The state's final argument is that if Penny's presence was error, that error was harmless, because the evidence of Newell's parole violations was clear. Had the Board simply revoked parole, we might agree, because the questioning by all the Board members during the hearing indicates that they all considered Newell's infractions serious enough to warrant revocation. But the Board went beyond simple revocation; it revoked parole with no provision for further review, the most stringent action it could take. We certainly cannot say that the Board would have reached this decision in the absence of Penny, with his view that Newell is not amenable to parole. We observe that the Board's discussion was "considerable," suggesting that the Board's initial position might not have been unanimous, as the final decision was.

*683 We thus must grant Newell's application for post-conviction relief, and remand the case for a new Parole Board hearing. But we cannot grant the full relief requested by Newell, namely, that his revocation proceedings on remand be held before a court-appointed board or before the superior court itself. We have only limited power to review Parole Board decisions, and cannot usurp the authority of the Board as Newell requests. Moreover, we agree with the state that any taint resulting from Penny's presence is by now negligible, as the disputed proceedings were held over two years ago. The Board will also have much new evidence to consider, to wit, Newell's conduct during the last two years.

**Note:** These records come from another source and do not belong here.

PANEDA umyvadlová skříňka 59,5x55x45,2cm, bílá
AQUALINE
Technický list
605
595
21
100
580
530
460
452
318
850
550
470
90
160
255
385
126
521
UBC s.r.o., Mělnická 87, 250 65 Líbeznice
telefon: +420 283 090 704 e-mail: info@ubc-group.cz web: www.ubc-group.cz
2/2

REVERSED and REMANDED for further proceedings.

BOOCHEVER, J., not participating.

NOTES

[1] U.S.Const., amends. V and XIV; Alaska Const., art. 1, § 7.

[2] In other words, Newell would serve the remaining two years of his sentence, less good time credits.

[3] This language probably explains why Newell does not challenge the presence of Trivette during the Board's deliberations.

[4] See also note 11 of Robson, at 774, distinguishing Klinge v. Lutheran Charities Ass'n of St. Louis, 523 F.2d 56, 62-63 (8th Cir.1975). That case held that no due process violation resulted when a hospital's lawyer presided over a hearing to terminate a doctor's hospital practice rights. Klinge was distinguished because "[t]here was no indication ... that the attorney was associated with the prosecution of the case against the doctor." (emphasis added).

[5] Penny's summarization of the evidence before the Board sounds to us very much like a prosecutor's closing argument.